# Appeal Court rejects Traveller claim for 6 adjoining houses for extended family



## Brendan Burgess (20 Nov 2020)

Family who turned down four housing offers not entitled to ‘veto’ – court
					

Court of Appeal dismisses appeal over caravan and vehicle removal order




					www.irishtimes.com
				




“The accommodation offers made by the council were reasonable and it is clear that the appellants formed an intention to refuse all offers, insisting that the council provide them forthwith with six dwelling houses for the exclusive use of the appellants and five of their sons, with the latter’s partners/spouses and children,” she said.
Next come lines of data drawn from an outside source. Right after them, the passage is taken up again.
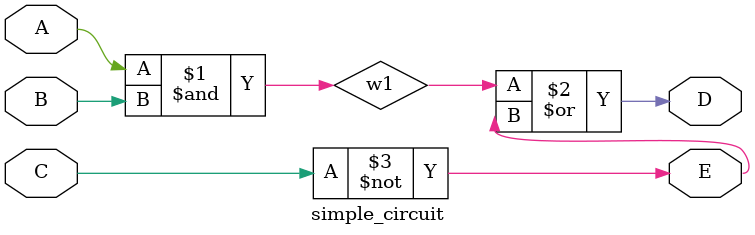
<source format=v>
module simple_circuit(A,B,C,D,E);

output D,E;

input A,B,C;

wire w1;

and G1(w1,A,B);

not G2(E,C);

or G3(D,w1,E);

endmodule
</source>
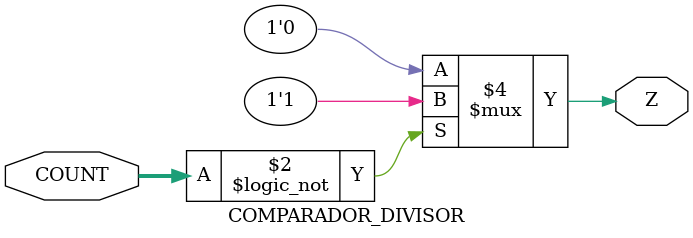
<source format=v>
module COMPARADOR_DIVISOR(
    input  [4:0] COUNT, 
    output reg Z     // bandera de fin (1 cuando COUNT == 0)
);

 always @(*) begin
        if (COUNT == 5'd0)
            Z = 1'b1;    // cuando el contador llega a 0
        else
            Z = 1'b0;    // mientras tanto
    end
endmodule

</source>
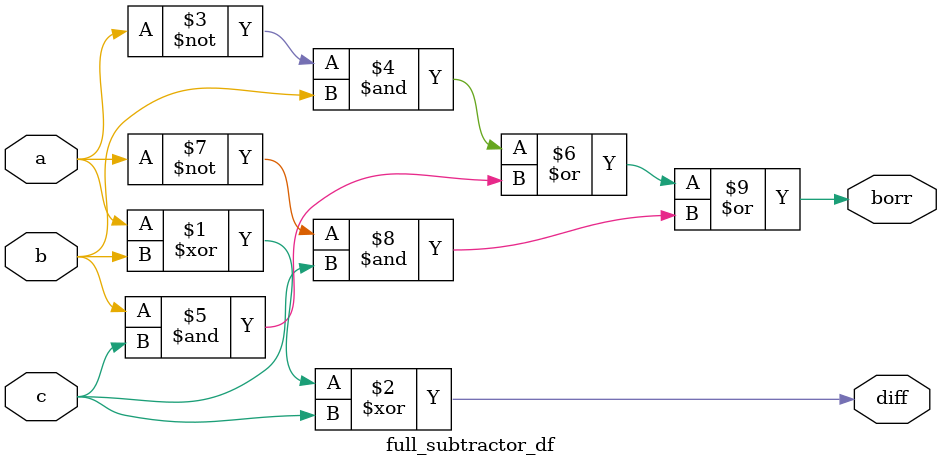
<source format=v>
module full_subtractor_df(output diff,borr, input a,b,c);
    assign diff = a ^ b ^ c;
    assign borr = ~a&b | b&c | ~a&c;
endmodule
</source>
“This demand, made in the middle of a national housing crisis, was not reasonable and could not readily be met by the council given the demands upon it and its limited resources, as the evidence clearly demonstrated. The conduct of the appellants was tantamount to asserting a veto over accommodation offered, a right which was not established to exist.”


----------



## Pinoy adventure (20 Nov 2020)

First world problems


----------



## Ravima (20 Nov 2020)

a sound sane judgement


----------



## Delboy (20 Nov 2020)

How did this even get to Court! 
6 houses, probably all beside each other, would be bringing the entitlement culture in Ireland to a whole new level and that's saying something.


----------